Pouca gente normal presta atenção às estatísticas de emprego, ainda menos em uma sexta-feira assim. No máximo, viram aquelas manchetes satisfeitas com as palavras “recorde” ou “desemprego histórico”, essas coisas.
Mas tinha notícia menos ruim naqueles números deprimentes do IBGE. Pela primeira vez desde o começo da epidemia, aumentou o número de pessoas com algum trabalho (em 798 mil); até o emprego formal aumentou. Pelo terceiro mês seguido, aumentou o que os economistas chamam de “massa salarial”, a soma dos rendimentos do trabalho de todo o mundo naquele mês (pelo critério de rendimento efetivo).
O desemprego não aumentou? Sim, para 14,6%, o tal recorde, de fato horrível. Mas taxa de desemprego é uma proporção: o número de pessoas que procuram trabalho, sem sucesso, dividido pelo número de pessoas na força de trabalho (grosso modo, as empregadas mais aquelas à procura de emprego, sem sucesso).
É um número essencial sobre o trabalho, mas não o único. Além do mais, a taxa de desemprego vai ficar por aí, em torno de 14%, no ano que vem. Mas o número de pessoas com trabalho pode aumentar (assim como o número de pessoas procurando emprego).

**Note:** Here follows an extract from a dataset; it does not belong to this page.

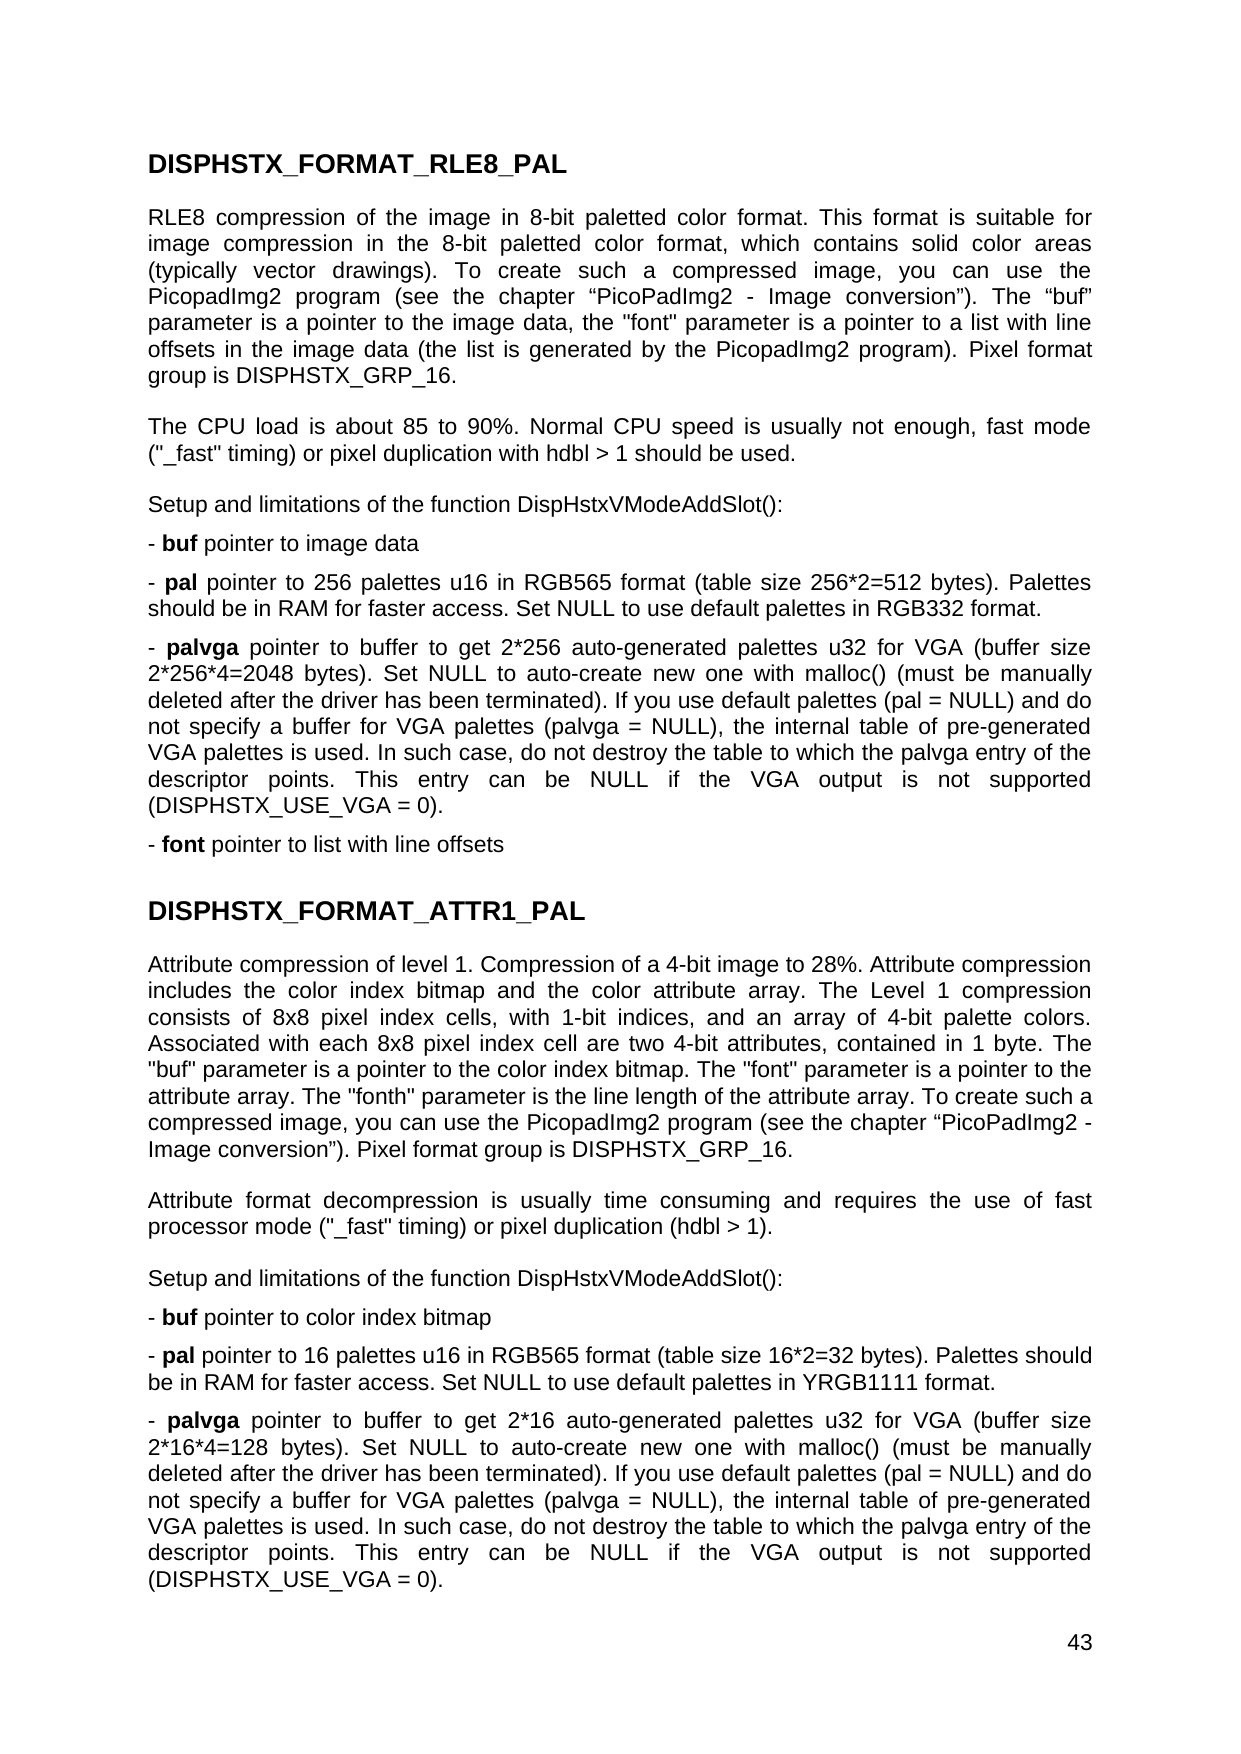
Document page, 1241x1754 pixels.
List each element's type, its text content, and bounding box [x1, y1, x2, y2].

Em setembro, a massa salarial ainda estava R$ 22 bilhões abaixo do que era no mesmo período do ano passado (queda de mais de 10%). Mas esse buraco ainda é coberto pelos pagamentos de auxílios emergenciais e do Benefício Emergencial de Manutenção do Emprego e da Renda (o BEM).
Até aqui se tratou do copo “meio cheio”, na verdade umas gotas de chuva limpa no copo muito sujo da crise.

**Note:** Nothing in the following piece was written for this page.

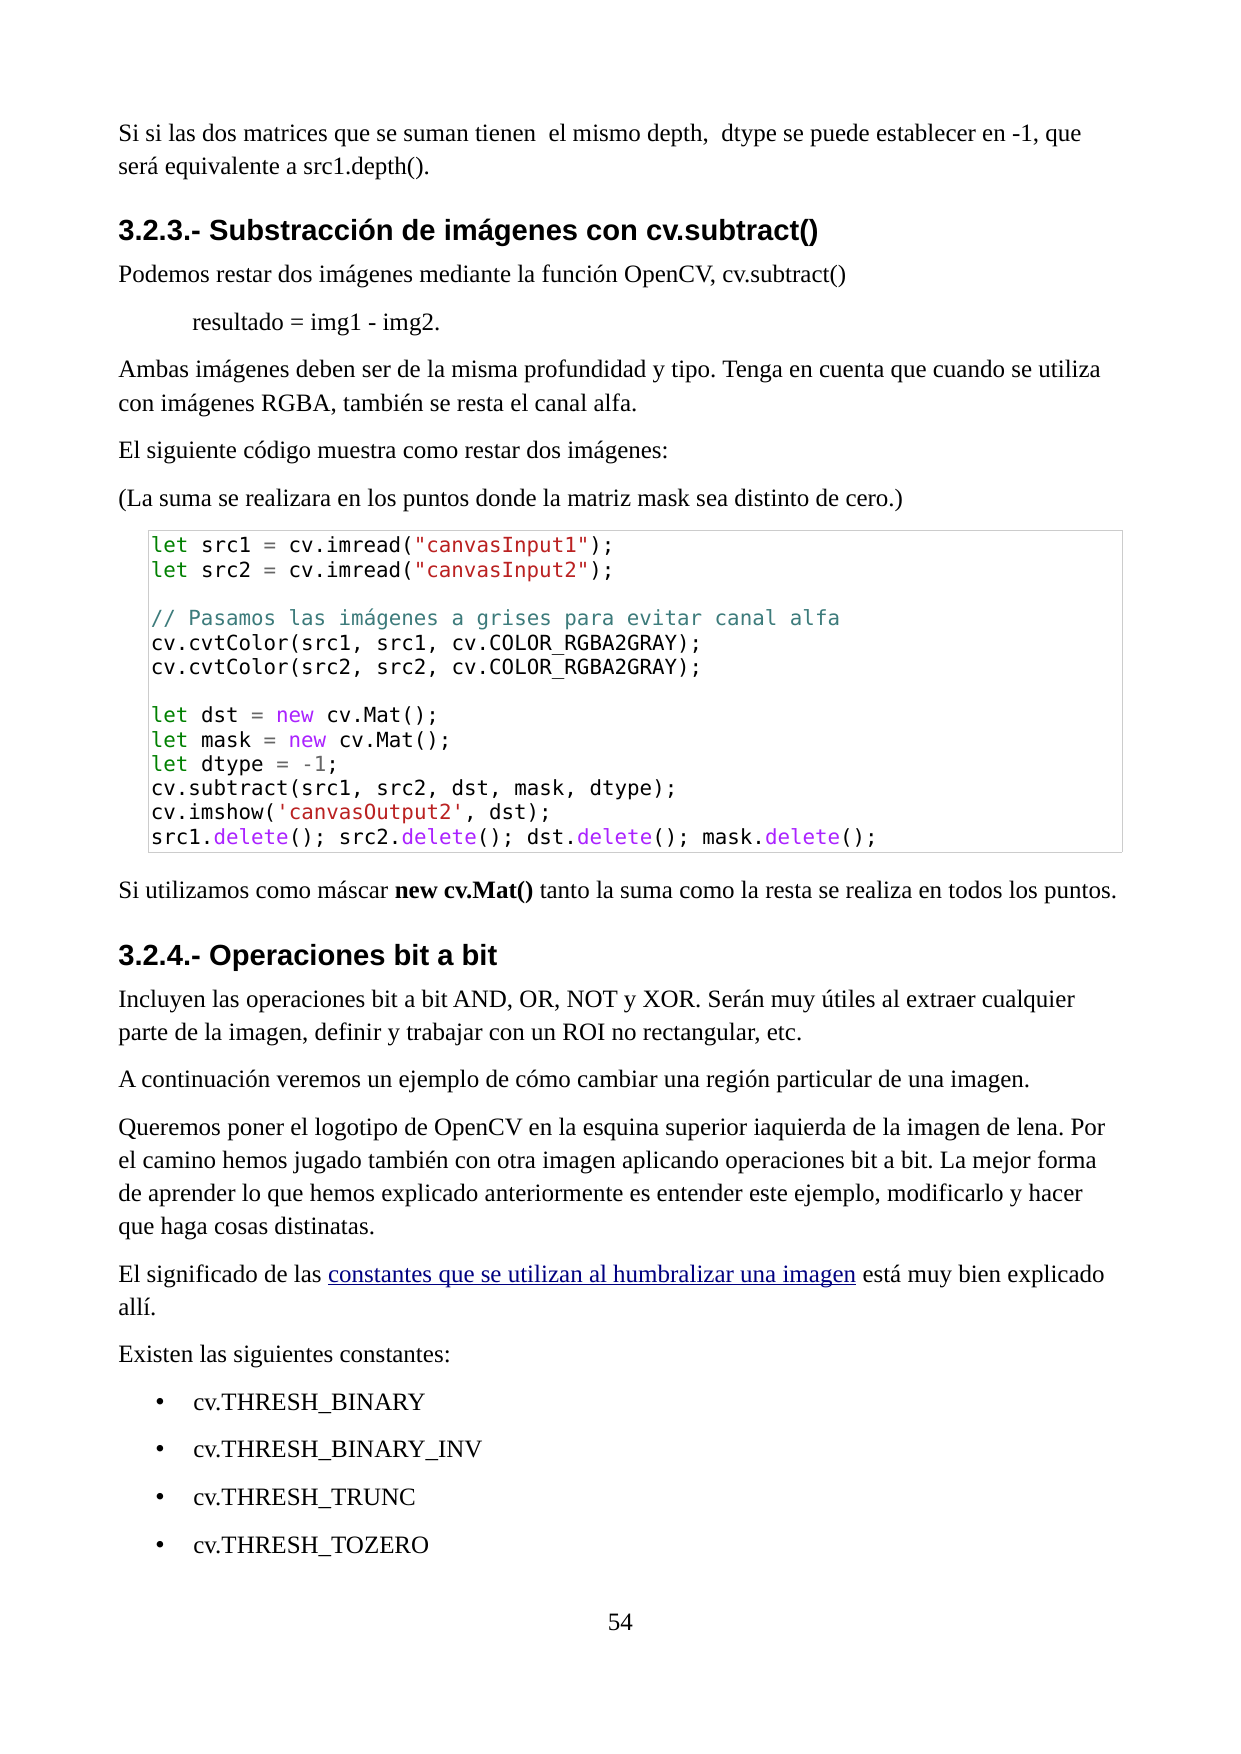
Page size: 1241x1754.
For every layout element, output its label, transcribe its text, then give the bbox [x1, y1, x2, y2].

De maio a agosto, o governo pagou, em média, R$ 49,7 bilhões por mês de auxílio emergencial e BEM. Em setembro, R$ 27,5 bilhões. Em outubro, R$ 24,1 bilhões. Em janeiro, desse total vão sobrar só os R$ 3 bilhões do Bolsa Família (incluído nessa conta). Até lá, para não haver um baque no consumo e um tombo muito ruim na vida dos mais pobres (tombo haverá), a massa salarial tem de crescer para compensar o buraco deixado pelos auxílios.
Problemas:
1) os próprios auxílios ajudam a criar trabalho. Não se sabe qual será o ritmo de recuperação do emprego com a redução desses pagamentos;
2) muita empresa não está demitindo porque fez contratos de estabilidade temporária ao reduzir salários (em parte pagos pelo BEM). Quando acabar esse prazo, o que vai ser? Nota-se pelas estatísticas do emprego formal que o número de demissões anda anormalmente pequeno (trata-se aqui do Caged, registros de admissões e demissões, não os do IBGE);
3) os trabalhadores que mais perderam emprego na epidemia foram os informais (empregados sem carteira ou por conta própria sem CNPJ) e os domésticos (1,6 milhão a menos de empregos, queda de 26% desde o início da epidemia, um massacre). São justamente os mais pobres, os que dependem mais do auxílio e os que terão dificuldades de arrumar algum bico até que a epidemia se dissipe. É o copo cheio e sujo de desigualdade, que vai piorar;
4) apesar da melhora de setembro, o número de pessoas ocupadas ainda era 11,2 milhões menor que em fevereiro e 11,3 milhões menor que em setembro do ano passado;
5) faltam na prática só três semanas, até o Natal, para se arrumar algum auxílio para os novos pobres e miseráveis.